■ Given task 1:
In the comment thread on UK defense ties below, condense the comment that begins "Trump is a business man" into a shorter version that keeps its main points.
■ Given task 2:
Write the next few comments in the comment thread on UK defense ties below, starting after its final reply.

>> start Passage provided

How close were we with Japan before GCAP? And yet we are willing to partner with them on a 40+ year fighter system project?
£££££ is a language all of its own.
Yes absolutely….. Let’s just ignore the fact he wants Greenland, Canada and invite Putin ever closer to Europe eh ?
What has Greenland or Canada got to do with UK having F35B? Its all hot air.
Remember when Reagan actually invaded Grenada, a Commonwealth nation and former British colony, with only 3 hours notice? Did that derail any US-UK defence projects?
If you have to ask then I’m afraid I can’t be bothered to explain.
Next.
Ok so i win that argument then.
Next….
True. I think we should be careful how exposed we are to the US or any one partner, but not throw the baby out with the bathwater by binning our F35B project. A go-slow (low rate ordering) would be better, with Typhoon orders continuing alongside for now
Trump is a business man, this his strategy, he throws crazy ideas and measures reactions, instead of words I would focus on actions and instead of looking at all the geopolitics mess I would take a UK centric approach, at the end of the day they will all be friends again and UK will be left with its stupid pride rooted in the days of the British Empire, I am not saying everything is perfect, just don’t overreact
To be honest, I’m not so sure that it has.

>> end Passage provided
>> start Stored data

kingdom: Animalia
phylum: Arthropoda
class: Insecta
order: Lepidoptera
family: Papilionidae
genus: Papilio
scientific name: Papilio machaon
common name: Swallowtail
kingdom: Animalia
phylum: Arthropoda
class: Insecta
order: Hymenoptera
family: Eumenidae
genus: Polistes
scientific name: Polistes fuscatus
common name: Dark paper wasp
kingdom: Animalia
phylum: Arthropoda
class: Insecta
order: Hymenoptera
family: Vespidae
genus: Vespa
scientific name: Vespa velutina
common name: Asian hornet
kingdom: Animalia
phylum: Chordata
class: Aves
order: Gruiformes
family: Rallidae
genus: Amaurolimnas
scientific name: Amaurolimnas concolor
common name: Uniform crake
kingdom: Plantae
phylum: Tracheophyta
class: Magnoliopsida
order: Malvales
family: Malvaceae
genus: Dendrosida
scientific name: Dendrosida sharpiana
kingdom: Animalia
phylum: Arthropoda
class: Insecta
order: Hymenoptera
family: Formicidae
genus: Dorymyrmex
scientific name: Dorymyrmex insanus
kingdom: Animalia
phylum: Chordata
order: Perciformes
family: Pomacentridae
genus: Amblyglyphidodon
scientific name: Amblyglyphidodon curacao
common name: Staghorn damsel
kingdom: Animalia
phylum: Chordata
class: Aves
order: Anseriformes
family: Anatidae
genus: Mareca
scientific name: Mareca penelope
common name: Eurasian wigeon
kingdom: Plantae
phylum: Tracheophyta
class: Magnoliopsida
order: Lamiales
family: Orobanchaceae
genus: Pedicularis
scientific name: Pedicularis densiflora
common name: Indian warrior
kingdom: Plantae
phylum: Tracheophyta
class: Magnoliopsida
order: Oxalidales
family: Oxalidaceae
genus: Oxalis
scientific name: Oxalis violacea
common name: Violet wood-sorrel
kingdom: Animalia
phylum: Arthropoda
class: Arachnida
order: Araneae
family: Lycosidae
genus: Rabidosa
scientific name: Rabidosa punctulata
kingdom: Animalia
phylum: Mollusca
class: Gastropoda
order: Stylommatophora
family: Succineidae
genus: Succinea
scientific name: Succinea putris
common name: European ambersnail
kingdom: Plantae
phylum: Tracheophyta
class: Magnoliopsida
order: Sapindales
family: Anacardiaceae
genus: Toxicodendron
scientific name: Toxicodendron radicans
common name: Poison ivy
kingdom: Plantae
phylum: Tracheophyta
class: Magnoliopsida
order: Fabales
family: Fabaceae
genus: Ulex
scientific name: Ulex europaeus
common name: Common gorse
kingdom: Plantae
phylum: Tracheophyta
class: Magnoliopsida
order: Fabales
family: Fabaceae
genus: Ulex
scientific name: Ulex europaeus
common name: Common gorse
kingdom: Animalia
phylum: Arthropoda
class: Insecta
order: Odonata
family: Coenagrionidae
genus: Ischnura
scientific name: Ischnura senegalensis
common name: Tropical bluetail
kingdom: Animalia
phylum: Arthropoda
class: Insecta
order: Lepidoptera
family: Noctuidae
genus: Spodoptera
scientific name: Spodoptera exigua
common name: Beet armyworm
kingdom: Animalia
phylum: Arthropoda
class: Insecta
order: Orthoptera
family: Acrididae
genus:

>> end Stored data

■ Exercise answer 1:
Trump is a businessman whose strategy is to float wild ideas and gauge the reaction. The UK should judge actions rather than words and put its own interests first instead of getting lost in the wider geopolitical mess. Eventually everyone will be friends again, and the UK will be left with only its pride rooted in the days of the British Empire. Things aren't perfect, but there is no need to overreact.

■ Exercise answer 2:
If nothing else we should strive to be more independent in our own defence capabilities and industry.
Even if the US after Trump is 100% reliable forevermore after, we should still be more independent and less reliant on the US. If nothing else it would boost UK industry and create potentially thousands more high-skilled jobs in the UK. This would have a positive effect on local economies around the UK and the national economy as a whole.
But it also means we don’t need to go running to the US to beg for additional weapons systems or munitions because we’ve run out within days/weeks of a conflict starting. That we can go to war and sustain it, if it turns out to be a war the US isn’t in favour of.
Sorry but check out American news, he is undermining US security let alone ours and he has only been power 2 months. This is far worse than even my cynical mind foresaw. It will be a miracle if things don’t get far worse and that’s without the factor that the US is already hovering just short of a Constitutional crisis because if he continues to defy the Courts and gets away with it there will be all manner of internal conflict and likely arrests and prohibitive orders. The night of the long knives is only a Supreme Court (mis)judgement away as Trump tries to destroy anyone, judges and politicians alike who fell foul of him. If things go very wrong for him as we are already seeing every country in the World will be to blame in his mind… except Russia perhaps.
Simply put, the F35 is the best there is available to us at present and combined with the Meteor missile is teuly formidable and cannot be surpassed by any other western offeting out there. The Tempest is many years away and a carrier borne/stovl version is a non-starter. We just need to get our fingers out and order a load more F35Bs. whilst remembering that the orange child has a limited time in the White House!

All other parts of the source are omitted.